I really feel like I’m not doing justice to it but I don’t know what else to do. Little Minnie has been laying here for a 100+ years in what Im sure is a fairly shallow grave and Ive walked passed her 1000 times and never even knew she was there so I guess anything that lets people know she’s there is better than what she had.
I put up a few panels to keep the cows off of her and trimmed the trees and piled the few stones I found laying there, I walked off a little ways and got her some more just so maybe in another 100 years there will be enough rocks there for somebody to find. I felt weird doing it, it should have been just a little work no different than cutting any tree or putting up any fence but it wasn’t. I couldn’t help but stop and think about this poor little girl and the short life she lived, it saddened me and she wasn’t kin to me at all and I had never even heard of her a few days ago.
This was Minnie’s house. The center of this barn is the original “house” built here. Look and you can see the parts that were added on after they made it into a barn. The big logs have hand cut notches and the house was built to live in. I assume it was originally a dirt floor because the floor is old but I don’t think it was built when the house was first built.
The original part is about 12 feet square and the logs are not round they have flat sides. I can’t tell if they were cut with some kind of mill or by hand and I didn’t do enough research to see what tools would have been available to them, sorry. I do know the notches that hold them together are hand cut.
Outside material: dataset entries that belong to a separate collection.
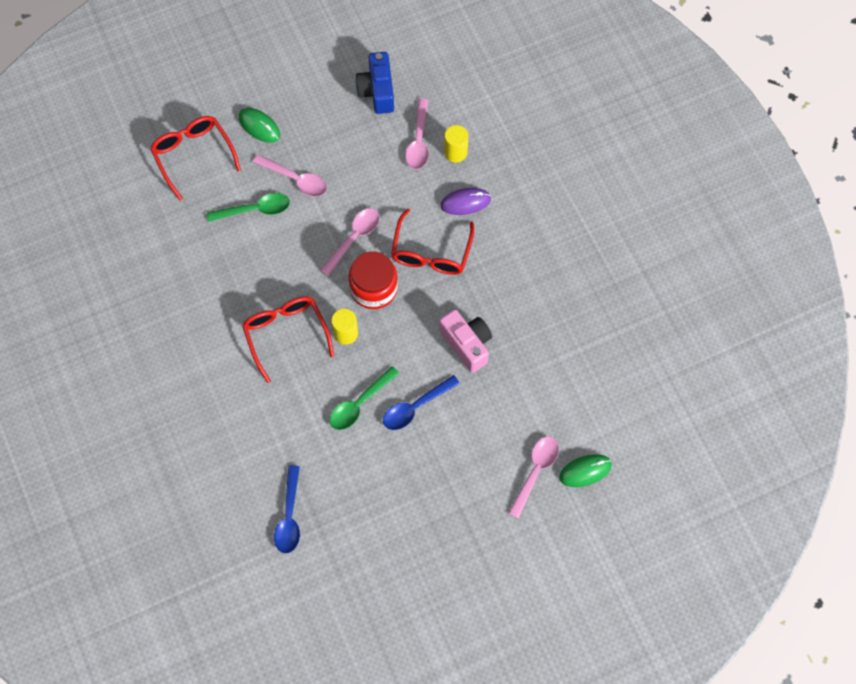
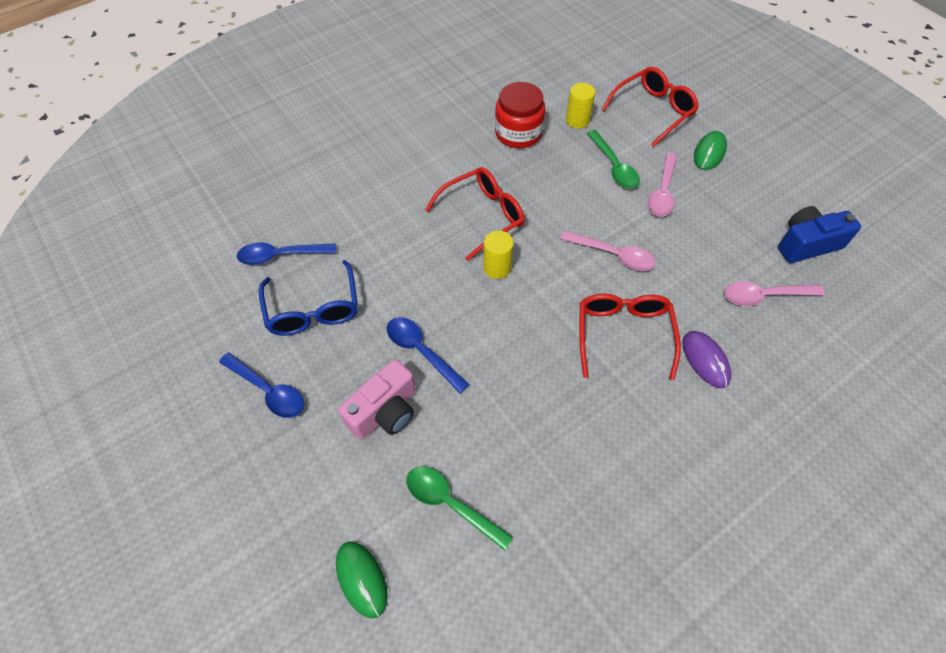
camera: 80 degrees right, 10 degrees down
(356, 490) = (313, 310): none -> blue glasses
(360, 403) = (416, 295): green spoon -> green spoon (451, 504)
(374, 288) = (558, 284): red jar -> red jar (518, 133)
(427, 531) = (268, 390): none -> blue spoon
(431, 252) = (623, 334): red glasses -> red glasses turned 90 degrees clockwise
(455, 152) = (769, 337): yellow cylinder -> yellow cylinder (577, 120)
(467, 344) = (514, 394): pink camera -> pink camera (385, 411)
(535, 472) = (353, 508): pink spoon -> none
The old roof was long gone and replaced with tin several times from what I’m told. This started out as a 150 square feet home and over the years was built and rebuilt into a hay barn, and later a barn for animals to get out of the weather and eventually a pen was built around it and chickens were raised in it but it was Minnie’s house. Minnie was born in this house likely without a doctor and to a mother who had minimal medicine if any at all. She lived her short life right here within a few hundred yards of it and it is possible she never even seen town. She had to be buried alone, not near her families graves in a cemetery and I hope I did enough to represent her little grave. Now when I walk by I will at least know somebody is there. I can see the barn from her grave and when I walk up the road it really makes me appreciate what I have because what I’m looking at right at that moment is all Minnie ever had. Her whole world was what is in my view looking up that road and that’s all she had.